Now we have the current day collaborations between hallucinogenic hip hop producer Flying Lotus with Herbie Hancock and Lotus’ uncle Ravi Coltrane. That high-voltage jazz tradition is as core to the contemporary jazz esthetic as big-band swing and bop and its varied dialects. That tradition’s vernacular is explosively and expoobedient-ly deployed in Cary’s Rhodes Ahead series. Volume 1 saw Cary receive kudos from the jazz press for artfully recombinating fleet jazz pianistics and propulsive/convulsive rhythms from the realms of drum and bass, Indian ragas and Malian griot music.

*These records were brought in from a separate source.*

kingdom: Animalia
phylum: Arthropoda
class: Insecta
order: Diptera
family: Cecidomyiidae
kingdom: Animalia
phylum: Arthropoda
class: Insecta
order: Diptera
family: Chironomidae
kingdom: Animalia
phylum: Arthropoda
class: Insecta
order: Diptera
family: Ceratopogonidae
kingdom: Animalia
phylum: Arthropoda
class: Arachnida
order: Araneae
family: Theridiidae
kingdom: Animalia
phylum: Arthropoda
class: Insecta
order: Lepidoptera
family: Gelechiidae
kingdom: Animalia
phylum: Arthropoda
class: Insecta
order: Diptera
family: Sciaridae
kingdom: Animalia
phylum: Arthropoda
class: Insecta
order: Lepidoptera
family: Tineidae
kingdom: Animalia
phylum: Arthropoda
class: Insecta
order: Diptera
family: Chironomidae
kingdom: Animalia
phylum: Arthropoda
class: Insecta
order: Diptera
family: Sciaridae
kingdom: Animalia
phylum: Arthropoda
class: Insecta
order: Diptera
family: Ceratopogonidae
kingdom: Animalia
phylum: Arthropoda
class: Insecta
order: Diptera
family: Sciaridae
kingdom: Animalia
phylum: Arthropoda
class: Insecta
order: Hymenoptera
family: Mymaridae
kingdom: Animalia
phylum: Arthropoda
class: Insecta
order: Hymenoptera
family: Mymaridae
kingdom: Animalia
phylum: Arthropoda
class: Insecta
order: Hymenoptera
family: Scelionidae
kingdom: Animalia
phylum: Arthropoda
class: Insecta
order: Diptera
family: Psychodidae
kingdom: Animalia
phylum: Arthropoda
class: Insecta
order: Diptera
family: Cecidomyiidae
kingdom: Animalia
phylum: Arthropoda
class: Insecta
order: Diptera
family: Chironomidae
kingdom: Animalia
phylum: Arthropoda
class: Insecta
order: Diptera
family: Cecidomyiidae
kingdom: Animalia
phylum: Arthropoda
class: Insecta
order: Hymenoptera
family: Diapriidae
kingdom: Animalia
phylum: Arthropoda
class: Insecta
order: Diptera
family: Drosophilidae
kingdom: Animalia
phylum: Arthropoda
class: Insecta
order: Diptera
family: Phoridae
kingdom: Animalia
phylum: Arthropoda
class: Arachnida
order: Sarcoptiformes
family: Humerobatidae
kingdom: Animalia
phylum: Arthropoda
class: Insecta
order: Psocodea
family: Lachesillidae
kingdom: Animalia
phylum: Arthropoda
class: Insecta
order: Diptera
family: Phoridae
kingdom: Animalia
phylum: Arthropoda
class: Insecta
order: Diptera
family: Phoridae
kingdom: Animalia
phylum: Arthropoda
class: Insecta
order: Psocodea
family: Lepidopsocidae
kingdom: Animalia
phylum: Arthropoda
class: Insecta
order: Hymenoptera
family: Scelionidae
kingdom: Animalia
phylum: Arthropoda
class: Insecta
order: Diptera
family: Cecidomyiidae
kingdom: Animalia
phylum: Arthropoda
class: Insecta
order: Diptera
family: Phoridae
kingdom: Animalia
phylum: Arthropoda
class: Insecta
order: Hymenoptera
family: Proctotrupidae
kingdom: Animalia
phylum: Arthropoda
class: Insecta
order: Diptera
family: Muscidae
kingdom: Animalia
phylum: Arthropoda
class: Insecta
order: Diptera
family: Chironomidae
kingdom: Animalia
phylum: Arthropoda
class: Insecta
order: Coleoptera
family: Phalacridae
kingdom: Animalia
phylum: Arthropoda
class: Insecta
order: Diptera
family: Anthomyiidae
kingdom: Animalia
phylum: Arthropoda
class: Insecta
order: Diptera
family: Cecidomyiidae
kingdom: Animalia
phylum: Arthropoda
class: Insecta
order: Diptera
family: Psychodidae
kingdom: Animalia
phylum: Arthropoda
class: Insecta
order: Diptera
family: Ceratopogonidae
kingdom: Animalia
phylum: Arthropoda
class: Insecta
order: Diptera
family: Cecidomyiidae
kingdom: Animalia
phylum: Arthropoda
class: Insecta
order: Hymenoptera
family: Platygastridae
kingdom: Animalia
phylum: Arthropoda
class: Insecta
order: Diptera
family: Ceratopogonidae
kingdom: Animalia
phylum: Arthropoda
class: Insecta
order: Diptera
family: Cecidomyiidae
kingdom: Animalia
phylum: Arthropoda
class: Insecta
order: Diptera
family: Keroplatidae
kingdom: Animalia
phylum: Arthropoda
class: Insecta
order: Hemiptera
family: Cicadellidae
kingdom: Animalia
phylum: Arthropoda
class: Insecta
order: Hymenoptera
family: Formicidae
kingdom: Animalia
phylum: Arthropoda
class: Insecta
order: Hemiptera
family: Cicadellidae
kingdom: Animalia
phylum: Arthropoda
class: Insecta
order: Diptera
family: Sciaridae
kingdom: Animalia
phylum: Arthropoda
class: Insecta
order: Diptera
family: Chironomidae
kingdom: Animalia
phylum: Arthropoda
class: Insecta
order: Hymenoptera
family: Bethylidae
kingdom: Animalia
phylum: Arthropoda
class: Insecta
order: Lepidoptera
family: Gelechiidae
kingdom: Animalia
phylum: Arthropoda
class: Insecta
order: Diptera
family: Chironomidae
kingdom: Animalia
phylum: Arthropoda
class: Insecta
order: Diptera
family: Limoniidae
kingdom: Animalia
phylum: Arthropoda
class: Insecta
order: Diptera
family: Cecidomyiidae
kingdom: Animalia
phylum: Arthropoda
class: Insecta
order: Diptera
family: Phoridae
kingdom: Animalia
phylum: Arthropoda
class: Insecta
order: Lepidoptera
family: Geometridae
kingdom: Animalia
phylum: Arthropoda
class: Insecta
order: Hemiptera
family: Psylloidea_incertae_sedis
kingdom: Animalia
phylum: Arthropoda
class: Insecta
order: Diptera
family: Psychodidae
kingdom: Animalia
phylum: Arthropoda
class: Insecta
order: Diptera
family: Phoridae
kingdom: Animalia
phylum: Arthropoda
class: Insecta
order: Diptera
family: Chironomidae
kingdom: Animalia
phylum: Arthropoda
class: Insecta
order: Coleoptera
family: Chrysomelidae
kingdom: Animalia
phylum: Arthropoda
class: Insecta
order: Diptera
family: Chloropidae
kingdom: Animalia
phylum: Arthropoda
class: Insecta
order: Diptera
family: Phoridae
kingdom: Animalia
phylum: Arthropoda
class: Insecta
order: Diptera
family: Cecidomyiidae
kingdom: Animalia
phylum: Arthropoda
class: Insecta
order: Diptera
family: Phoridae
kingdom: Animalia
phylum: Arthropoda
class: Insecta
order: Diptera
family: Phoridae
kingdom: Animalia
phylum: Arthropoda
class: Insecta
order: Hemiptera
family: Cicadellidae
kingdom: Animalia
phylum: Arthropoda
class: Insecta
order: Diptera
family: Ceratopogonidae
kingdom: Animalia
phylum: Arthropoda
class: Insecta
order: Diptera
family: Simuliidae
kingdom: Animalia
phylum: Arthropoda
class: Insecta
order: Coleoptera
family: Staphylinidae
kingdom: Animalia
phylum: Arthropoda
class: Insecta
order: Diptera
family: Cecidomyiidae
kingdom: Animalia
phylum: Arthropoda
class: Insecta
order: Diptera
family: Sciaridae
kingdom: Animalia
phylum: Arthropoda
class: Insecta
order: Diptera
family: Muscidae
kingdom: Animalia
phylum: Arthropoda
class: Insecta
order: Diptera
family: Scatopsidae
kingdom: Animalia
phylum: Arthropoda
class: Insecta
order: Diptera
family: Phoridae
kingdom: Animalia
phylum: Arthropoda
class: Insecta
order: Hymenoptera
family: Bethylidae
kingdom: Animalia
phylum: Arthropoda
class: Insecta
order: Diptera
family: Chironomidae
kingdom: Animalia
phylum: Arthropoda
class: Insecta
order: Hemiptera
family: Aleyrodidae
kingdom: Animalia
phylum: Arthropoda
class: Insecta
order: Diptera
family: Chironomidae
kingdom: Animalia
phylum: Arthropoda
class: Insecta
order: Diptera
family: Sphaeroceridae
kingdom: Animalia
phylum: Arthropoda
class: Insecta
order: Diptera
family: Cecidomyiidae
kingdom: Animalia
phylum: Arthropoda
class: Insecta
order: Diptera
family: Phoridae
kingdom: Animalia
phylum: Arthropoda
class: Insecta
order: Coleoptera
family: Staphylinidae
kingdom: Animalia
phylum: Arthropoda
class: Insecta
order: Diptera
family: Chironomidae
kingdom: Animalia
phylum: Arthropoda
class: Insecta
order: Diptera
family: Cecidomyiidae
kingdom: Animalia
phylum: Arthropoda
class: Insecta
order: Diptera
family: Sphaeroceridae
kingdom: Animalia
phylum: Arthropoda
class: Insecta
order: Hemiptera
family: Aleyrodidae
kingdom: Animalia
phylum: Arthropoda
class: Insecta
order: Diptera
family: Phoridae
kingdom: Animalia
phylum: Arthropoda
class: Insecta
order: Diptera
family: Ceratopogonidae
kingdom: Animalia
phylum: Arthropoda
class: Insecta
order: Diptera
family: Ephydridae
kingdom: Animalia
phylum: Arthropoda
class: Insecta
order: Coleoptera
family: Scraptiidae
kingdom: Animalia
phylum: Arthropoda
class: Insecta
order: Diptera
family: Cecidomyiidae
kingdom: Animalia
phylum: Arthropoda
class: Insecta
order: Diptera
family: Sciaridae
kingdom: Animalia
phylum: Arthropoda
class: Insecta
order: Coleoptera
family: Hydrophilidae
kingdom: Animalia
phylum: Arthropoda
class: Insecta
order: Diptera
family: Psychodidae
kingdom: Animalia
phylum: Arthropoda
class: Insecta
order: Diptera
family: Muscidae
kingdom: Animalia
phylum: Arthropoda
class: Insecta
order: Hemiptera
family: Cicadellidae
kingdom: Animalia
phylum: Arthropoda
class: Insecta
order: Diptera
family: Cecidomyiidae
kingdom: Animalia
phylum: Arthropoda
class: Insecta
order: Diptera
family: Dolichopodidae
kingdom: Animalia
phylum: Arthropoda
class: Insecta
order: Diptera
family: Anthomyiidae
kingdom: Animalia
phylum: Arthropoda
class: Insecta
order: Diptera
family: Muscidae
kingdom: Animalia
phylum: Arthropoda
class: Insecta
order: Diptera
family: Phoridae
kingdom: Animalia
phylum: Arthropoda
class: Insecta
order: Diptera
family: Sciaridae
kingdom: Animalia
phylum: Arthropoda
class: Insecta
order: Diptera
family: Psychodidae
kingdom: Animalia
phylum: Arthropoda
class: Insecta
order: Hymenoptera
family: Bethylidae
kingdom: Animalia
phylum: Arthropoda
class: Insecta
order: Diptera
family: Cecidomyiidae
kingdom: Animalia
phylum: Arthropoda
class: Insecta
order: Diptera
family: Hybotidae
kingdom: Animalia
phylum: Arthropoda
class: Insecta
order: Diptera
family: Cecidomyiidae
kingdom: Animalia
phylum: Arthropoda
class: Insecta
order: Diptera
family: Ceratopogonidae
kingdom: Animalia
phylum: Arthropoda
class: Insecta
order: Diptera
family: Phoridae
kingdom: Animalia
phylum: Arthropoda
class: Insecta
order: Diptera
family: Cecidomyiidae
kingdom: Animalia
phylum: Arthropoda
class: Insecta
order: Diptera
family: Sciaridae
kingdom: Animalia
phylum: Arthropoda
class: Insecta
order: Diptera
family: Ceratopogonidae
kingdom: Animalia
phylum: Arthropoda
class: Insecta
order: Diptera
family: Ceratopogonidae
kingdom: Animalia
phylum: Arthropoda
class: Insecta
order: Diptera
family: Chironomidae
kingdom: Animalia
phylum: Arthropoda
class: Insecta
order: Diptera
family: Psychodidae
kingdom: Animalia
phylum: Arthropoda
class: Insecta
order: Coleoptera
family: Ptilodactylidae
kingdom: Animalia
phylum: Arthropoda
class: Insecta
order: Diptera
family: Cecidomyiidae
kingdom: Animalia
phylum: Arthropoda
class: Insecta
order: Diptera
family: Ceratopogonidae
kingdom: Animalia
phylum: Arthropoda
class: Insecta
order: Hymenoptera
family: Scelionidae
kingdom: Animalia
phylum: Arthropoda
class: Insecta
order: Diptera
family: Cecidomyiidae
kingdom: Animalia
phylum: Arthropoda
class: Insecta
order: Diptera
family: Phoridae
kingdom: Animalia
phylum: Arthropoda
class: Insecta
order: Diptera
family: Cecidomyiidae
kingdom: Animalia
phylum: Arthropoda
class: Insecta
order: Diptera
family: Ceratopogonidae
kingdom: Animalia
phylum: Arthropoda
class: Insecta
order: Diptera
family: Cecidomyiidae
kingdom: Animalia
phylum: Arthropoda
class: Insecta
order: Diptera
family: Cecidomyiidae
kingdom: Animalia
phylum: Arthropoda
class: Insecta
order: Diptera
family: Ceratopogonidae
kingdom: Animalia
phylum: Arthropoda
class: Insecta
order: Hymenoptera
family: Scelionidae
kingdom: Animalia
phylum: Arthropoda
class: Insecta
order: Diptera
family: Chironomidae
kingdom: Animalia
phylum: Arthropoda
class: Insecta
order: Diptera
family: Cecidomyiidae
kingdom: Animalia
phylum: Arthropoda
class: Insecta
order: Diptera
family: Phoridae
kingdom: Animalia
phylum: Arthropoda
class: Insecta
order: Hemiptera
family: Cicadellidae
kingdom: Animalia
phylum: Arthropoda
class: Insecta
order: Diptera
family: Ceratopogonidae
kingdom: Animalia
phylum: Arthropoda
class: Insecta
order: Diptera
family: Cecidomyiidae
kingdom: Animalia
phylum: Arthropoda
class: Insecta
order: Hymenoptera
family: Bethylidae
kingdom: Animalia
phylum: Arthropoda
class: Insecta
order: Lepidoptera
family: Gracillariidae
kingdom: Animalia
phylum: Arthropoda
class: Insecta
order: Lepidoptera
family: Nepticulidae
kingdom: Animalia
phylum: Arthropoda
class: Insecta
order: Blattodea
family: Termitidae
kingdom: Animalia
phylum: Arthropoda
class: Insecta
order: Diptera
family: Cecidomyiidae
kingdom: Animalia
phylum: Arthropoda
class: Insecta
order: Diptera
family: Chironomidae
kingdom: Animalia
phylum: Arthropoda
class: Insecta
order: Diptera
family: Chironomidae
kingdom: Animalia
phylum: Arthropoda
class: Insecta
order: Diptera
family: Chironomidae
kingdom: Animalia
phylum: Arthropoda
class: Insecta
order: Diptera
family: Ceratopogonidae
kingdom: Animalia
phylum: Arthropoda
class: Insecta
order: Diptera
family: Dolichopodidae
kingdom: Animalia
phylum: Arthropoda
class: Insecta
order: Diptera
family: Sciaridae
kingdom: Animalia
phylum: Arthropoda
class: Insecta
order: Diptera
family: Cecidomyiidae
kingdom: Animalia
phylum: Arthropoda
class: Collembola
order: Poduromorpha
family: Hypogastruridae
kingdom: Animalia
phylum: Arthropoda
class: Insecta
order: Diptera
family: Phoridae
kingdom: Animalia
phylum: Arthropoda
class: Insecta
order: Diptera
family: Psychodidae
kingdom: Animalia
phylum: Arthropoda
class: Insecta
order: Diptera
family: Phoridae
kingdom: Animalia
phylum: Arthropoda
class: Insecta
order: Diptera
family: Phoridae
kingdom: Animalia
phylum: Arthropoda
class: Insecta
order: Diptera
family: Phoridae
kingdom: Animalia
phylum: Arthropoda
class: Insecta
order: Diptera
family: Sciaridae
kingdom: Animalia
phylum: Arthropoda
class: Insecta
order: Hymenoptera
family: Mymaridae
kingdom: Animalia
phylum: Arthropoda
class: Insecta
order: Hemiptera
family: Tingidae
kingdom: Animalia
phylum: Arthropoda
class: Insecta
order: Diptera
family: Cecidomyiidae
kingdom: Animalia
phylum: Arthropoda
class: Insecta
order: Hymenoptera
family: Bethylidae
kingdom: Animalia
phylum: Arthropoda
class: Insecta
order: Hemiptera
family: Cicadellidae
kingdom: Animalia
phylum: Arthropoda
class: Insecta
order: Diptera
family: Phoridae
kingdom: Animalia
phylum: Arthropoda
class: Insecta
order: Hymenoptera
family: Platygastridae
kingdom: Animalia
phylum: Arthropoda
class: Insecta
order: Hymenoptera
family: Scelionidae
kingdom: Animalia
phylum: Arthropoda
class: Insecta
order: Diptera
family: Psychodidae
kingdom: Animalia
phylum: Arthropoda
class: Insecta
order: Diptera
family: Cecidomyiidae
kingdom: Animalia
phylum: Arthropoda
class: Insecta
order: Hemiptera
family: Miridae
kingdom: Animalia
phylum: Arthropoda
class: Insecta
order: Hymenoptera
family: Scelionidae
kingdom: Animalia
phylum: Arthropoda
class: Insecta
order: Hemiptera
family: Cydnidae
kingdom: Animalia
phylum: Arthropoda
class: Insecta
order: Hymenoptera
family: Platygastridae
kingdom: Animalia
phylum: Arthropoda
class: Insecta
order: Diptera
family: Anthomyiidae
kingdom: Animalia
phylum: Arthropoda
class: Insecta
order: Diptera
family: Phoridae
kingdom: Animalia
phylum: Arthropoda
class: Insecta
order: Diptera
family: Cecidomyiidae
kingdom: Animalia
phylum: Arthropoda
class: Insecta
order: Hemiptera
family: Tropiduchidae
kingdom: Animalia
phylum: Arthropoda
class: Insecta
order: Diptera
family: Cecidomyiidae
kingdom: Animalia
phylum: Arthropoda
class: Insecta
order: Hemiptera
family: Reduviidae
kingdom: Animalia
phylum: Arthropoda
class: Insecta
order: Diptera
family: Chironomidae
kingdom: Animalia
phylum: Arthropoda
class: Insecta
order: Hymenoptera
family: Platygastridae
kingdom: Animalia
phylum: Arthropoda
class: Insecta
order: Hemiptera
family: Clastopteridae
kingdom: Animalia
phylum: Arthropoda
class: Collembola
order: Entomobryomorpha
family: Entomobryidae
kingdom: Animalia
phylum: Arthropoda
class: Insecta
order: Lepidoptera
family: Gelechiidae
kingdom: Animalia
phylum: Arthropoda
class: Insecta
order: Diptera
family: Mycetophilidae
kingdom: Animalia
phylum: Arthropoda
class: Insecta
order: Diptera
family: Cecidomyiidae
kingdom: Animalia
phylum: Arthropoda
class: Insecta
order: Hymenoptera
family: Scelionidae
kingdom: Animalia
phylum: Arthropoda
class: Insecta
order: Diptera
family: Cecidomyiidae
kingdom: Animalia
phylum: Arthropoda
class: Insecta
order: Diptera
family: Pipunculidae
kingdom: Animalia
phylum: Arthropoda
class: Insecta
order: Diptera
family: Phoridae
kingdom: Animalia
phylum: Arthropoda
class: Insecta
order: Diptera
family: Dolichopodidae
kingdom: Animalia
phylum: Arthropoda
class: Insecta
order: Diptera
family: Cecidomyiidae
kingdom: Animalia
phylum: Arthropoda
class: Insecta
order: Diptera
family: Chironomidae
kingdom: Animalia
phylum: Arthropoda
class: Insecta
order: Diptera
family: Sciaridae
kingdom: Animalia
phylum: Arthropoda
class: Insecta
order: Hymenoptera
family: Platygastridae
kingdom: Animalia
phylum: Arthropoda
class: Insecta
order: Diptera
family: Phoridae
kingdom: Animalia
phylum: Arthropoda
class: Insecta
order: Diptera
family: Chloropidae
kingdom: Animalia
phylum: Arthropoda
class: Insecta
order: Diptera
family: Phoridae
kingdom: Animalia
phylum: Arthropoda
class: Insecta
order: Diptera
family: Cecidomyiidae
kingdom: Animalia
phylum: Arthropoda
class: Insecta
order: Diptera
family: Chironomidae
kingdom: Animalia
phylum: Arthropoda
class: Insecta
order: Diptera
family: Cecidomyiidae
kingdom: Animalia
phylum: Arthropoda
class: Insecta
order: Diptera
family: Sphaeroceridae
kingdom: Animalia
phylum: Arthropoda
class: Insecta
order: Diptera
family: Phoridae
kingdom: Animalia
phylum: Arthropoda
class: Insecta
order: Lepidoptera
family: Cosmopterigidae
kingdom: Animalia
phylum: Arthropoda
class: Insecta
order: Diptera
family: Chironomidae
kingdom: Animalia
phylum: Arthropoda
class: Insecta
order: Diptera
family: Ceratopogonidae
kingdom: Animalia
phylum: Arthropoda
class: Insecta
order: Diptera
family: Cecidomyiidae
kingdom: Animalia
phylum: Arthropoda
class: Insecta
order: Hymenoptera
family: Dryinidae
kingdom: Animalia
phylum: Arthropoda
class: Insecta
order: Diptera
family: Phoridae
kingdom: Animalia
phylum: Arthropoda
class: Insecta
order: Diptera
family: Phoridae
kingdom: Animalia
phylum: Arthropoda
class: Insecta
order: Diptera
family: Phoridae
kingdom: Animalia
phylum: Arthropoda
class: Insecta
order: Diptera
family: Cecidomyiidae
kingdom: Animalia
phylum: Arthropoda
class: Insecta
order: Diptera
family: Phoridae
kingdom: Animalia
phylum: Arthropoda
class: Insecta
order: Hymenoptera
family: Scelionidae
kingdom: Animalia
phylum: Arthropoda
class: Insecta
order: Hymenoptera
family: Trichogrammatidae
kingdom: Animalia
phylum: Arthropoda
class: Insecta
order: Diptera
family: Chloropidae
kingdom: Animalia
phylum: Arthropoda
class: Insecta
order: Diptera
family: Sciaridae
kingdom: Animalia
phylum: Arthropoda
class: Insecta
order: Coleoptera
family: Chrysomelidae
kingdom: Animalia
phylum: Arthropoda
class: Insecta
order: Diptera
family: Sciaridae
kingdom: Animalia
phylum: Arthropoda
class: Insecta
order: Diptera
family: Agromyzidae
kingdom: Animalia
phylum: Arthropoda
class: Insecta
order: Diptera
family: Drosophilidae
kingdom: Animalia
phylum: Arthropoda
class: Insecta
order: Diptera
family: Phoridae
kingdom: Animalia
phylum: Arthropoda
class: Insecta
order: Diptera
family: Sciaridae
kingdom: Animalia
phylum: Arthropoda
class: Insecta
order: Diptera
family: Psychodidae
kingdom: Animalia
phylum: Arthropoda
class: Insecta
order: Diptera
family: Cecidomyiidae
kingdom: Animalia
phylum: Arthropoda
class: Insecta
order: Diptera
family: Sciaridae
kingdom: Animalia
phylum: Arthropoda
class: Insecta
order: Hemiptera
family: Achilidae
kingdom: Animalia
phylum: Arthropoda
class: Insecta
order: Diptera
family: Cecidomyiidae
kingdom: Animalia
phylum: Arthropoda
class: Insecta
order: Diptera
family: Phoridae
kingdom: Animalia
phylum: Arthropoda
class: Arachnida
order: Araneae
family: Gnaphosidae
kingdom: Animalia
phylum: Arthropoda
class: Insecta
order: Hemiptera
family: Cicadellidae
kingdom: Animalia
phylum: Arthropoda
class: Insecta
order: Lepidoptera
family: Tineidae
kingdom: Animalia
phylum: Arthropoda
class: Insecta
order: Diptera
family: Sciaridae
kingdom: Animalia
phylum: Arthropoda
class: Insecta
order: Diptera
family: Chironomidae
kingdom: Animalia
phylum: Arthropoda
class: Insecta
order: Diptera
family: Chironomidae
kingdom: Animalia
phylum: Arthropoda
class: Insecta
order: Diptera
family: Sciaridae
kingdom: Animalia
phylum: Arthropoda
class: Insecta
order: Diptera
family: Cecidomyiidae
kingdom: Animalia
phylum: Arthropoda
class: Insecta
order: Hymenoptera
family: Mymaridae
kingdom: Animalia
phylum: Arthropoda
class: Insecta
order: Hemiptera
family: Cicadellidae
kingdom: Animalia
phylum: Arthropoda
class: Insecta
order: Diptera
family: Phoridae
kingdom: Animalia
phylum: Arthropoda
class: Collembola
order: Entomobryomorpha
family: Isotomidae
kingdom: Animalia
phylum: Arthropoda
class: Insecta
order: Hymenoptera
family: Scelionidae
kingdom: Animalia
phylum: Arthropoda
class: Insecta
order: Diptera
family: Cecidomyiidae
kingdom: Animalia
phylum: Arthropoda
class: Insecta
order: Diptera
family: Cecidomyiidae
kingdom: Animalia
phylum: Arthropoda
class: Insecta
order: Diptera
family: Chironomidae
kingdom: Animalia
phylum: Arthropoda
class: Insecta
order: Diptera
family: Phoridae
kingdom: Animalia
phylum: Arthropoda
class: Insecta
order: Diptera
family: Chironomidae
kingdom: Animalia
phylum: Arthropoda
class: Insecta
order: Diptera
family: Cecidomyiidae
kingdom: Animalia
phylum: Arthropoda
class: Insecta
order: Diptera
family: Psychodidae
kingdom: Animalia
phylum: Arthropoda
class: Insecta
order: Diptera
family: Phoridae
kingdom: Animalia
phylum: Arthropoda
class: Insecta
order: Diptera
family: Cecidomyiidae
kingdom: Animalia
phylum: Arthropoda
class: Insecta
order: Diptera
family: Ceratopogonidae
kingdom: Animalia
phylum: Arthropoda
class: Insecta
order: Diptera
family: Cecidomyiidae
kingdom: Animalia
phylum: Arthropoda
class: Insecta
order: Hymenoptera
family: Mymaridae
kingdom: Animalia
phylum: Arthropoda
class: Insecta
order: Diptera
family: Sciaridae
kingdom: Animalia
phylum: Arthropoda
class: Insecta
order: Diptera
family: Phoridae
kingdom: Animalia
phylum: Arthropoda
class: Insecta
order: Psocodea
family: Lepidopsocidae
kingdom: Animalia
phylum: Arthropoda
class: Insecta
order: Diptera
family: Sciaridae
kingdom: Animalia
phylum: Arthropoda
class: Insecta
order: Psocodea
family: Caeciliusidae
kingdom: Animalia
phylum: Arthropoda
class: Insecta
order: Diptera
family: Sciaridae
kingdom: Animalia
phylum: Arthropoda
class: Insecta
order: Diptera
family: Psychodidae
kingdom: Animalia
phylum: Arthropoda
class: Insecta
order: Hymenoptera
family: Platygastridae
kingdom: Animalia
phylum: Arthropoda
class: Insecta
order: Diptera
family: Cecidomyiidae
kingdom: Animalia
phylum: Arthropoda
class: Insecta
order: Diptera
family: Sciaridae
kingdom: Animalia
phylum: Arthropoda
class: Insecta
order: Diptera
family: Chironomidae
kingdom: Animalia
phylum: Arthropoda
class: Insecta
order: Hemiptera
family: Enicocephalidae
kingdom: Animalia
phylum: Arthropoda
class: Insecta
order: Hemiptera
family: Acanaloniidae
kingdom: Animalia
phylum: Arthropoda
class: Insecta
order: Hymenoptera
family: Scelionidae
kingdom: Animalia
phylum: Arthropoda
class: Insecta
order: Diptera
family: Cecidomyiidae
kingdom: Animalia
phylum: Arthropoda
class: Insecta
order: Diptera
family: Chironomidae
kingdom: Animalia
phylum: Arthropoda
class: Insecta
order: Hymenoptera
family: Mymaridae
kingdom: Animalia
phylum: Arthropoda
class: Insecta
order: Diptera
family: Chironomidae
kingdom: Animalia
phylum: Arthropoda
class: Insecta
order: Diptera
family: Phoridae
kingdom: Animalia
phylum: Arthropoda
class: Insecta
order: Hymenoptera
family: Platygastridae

To the electronic jazz tradition Cary noticeably brings his own lyricism, warmth and warp-speed chops. The familial use of longtime musical comrade Sameer Gupta’s tabla, Terreon Gully’s drums and bassist Tarus Mateen’s bedrock low-end support system insures the indelible and indispensable presence of what Dr. Funkenstein once identified as ”the preservation of the motion of hip.” The tradition of a supple and virile Black futurism is abundantly evident.